The incidents spurred an independent review by the Office of Inspector General for the Federal Reserve Board, and the Fed on Monday issued a rare public statement saying the probe was meant to ensure the trading behavior “was in compliance with both the relevant ethics rules and the law.” The Fed is also undergoing its own ethics review of trading rules for top officials.
The series of events have ratcheted up calls from lawmakers, economists and good-government advocates for a crackdown at the Fed and its rules governing officials’ financial activity. The past few weeks have also jeopardized the Fed’s public trust, experts say, at a time when it needs the country’s confidence to navigate the ongoing pandemic and its economic fallout.
“The Fed’s credibility, going back decades, is that it is a good-faith broker,” said Peter Conti-Brown, an expert on Fed history and financial regulation at The University of Pennsylvania. “When central bankers are making bets we can no longer assume they’re making policy for [the public’s] benefit.”
The spotlight comes at a particularly difficult time for the Fed. The economic recovery is slowing, in large part due to the spread of the delta variant. The Fed is also preparing to start easing its support for the markets, probably in November. Casting a shadow over it all are fundamental questions about who will lead the Fed in the coming months, and whether President Biden will keep Jerome H. Powell on as chair.
Asked whether he had confidence in Powell, Biden on Tuesday told reporters, “well, thus far, yes, but I’m just catching up to some of these assertions.” Earlier that morning, Treasury Secretary Janet Yellen was asked on CNBC whether Biden should renominate Powell. Speaking generally, Yellen said “it’s up to the president to make a nomination, and the president hasn’t yet made that decision.”
Nevertheless, the events have emboldened Powell’s detractors, who previously anchored their criticisms of Powell on the Fed’s moves to ease banking regulation since the Great Recession. During a speech on the Senate floor on Tuesday, Sen. Elizabeth Warren (D-Mass.) said “a “very disturbing picture is emerging” and that “we need changes at the Fed.”
“Our nation does not need a go-along-to-get-along leader who doesn’t know or doesn’t care when, on his watch, people with great responsibility advance their own interests over those of our nation, or someone who drags his feet in dealing with problems that shake the public’s confidence in the institution he leads,” Warren said.
Groups such as Better Markets, which advocates for stronger Wall Street oversight, have also condemned the Fed’s leadership and called for sweeping changes that can answer “if the regional presidents were just the tip of the iceberg of widespread trading.” Still, the scandal does not appear to have inspired a groundswell of opposition to Powell getting a second term, at least so far.

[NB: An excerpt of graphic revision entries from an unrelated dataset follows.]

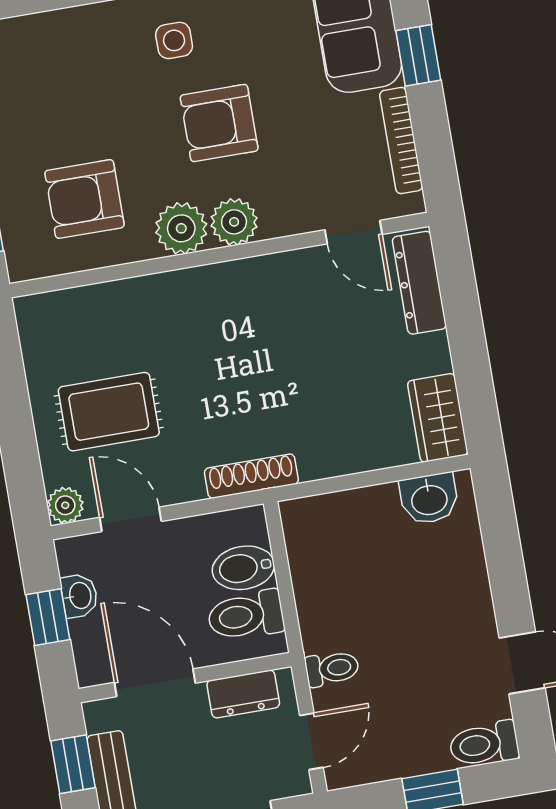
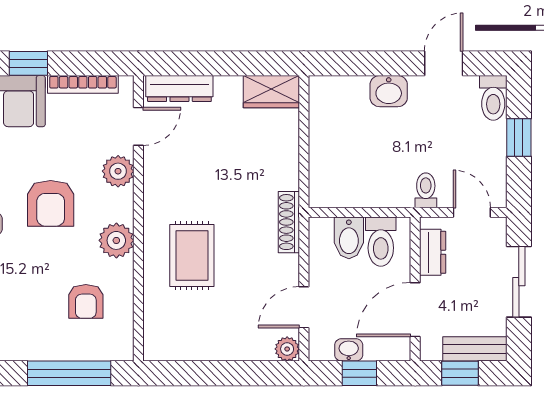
armchair: (84, 199) -> (86, 301), width x0.72, depth x0.72
plant: (234, 222) -> (118, 171), moved
rug: (109, 412) -> (192, 256), moved
washbasin: (429, 499) -> (389, 91), moved, turned 90

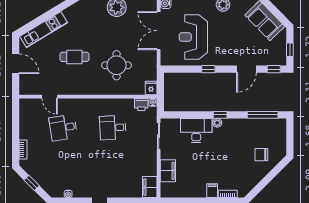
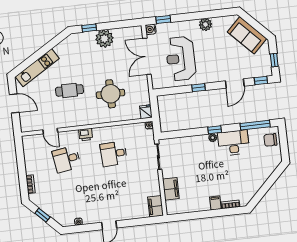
printer: (141, 105) -> (86, 135), moved
desk: (196, 131) -> (233, 143), moved
chair: (261, 155) -> (270, 140), moved

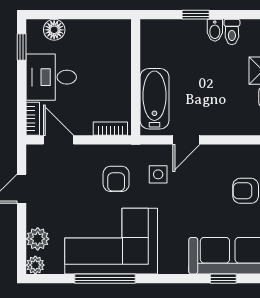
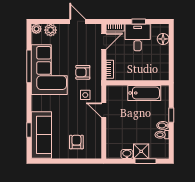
window: (22, 47) -> (139, 21), moved
bathtub: (154, 99) -> (144, 93), moved

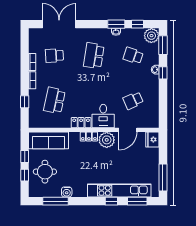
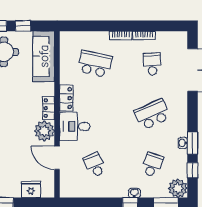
school desk: (94, 56) -> (152, 114), turned -33
window: (25, 102) -> (93, 26), removed
fridge: (152, 139) -> (31, 189), moved

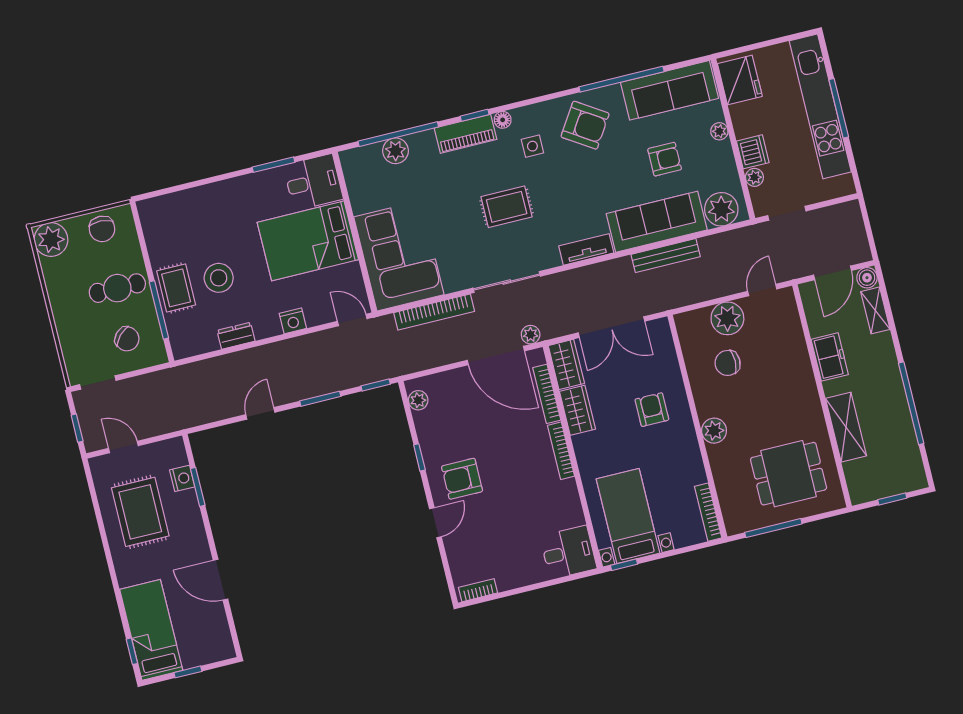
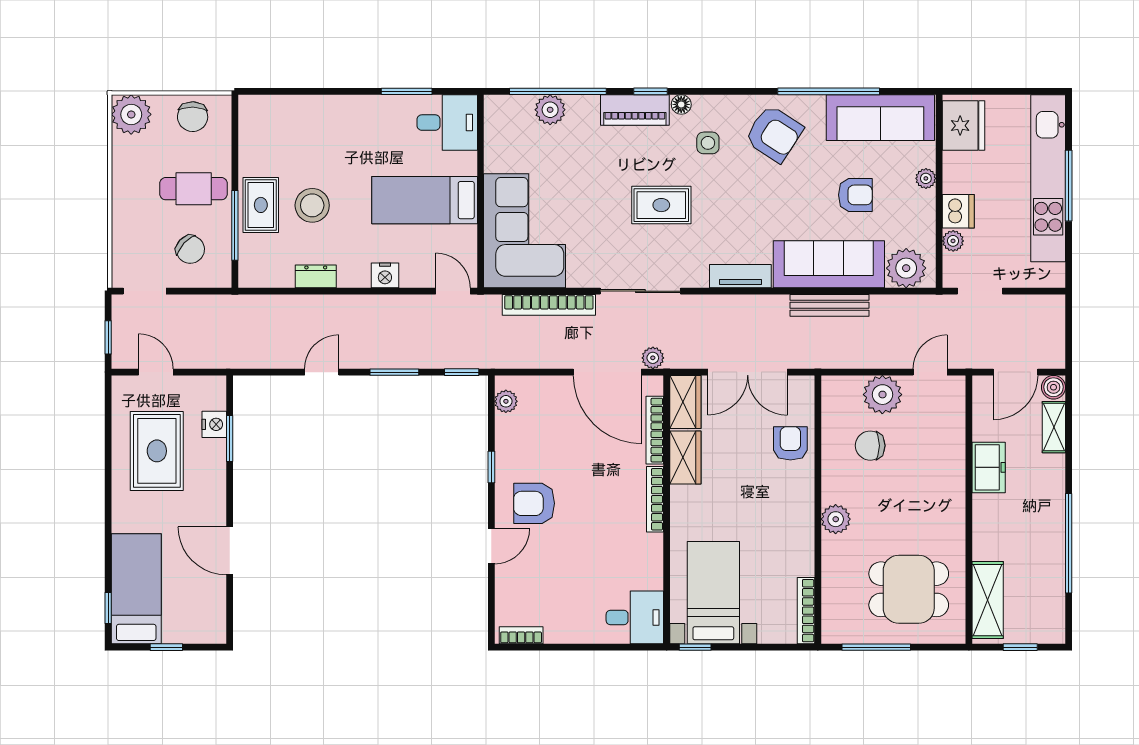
bed: (308, 241) -> (425, 200), width x0.67
armchair: (652, 410) -> (790, 443), moved
shelving: (846, 427) -> (988, 600), moved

Powell has won praise across Washington for his leadership during the covid crisis, and many Fed watchers expect he will be renominated. Roberto Perli, a former Fed economist and head of global policy at Cornerstone Macro, cautioned against pinning too much of the questionable stock trading behavior on Powell himself.
“The issue with some Fed officials trading securities they shouldn’t have is squarely on those officials (Kaplan and Rosengren, not really Clarida) because they violated the Fed’s code of conduct,” Perli tweeted on Tuesday.
Still, Fed experts say there are plenty of questions about how the trading activity went unexamined for so long, and who in the chain of command should have flagged the financial disclosures, especially those of Kaplan and Rosengren, sooner.
That has drawn attention to the process through which reserve bank presidents are renominated to new terms. The most recent cycle was overseen by Fed Gov. Lael Brainard, who described the process as “rigorous” when all 12 regional bank presidents were approved for new five-year terms in January.
Brainard is also considered to be the only other contender for Fed chair and is the only Democrat on the Fed board. Her wide-ranging portfolio includes a focus on climate change and the modernization of the Community Reinvestment Act. Last year, Powell brought Brainard into the Fed’s close inner circle — a group traditionally confined to the Fed chair, vice chair and New York Fed president — that shapes the monetary policy agenda.
During a news conference in September, Powell said he did not “have any reason to think people at the Board would have known about particular trading that’s going on.” But it is unclear why or how that is, with some Fed experts pointing to a series of thorny rules governing the reserve banks. And some Fed experts say that if Powell shoulders any blame for that process, then Brainard does, too.
“The primary alternative from [Powell’s] critics is someone who is even closer to the reserve bank process,” Conti-Brown, of the University of Pennsylvania, said. “If Powell goes down, Brainard goes down first. It was her responsibility.”
For now, the independent review is being handled by the Office of Inspector General for the Federal Reserve Board. If any criminal laws were violated, that could prompt the involvement of the Justice Department. The Securities and Exchange Commission would become involved if civil securities laws were broken. On Monday, Warren called for an SEC investigation into whether the trades violated insider trading rules.
A spokesperson for the OIG said Powell “has requested that we conduct an independent review of these matters” but declined to comment further. It is unknown how long the review will take.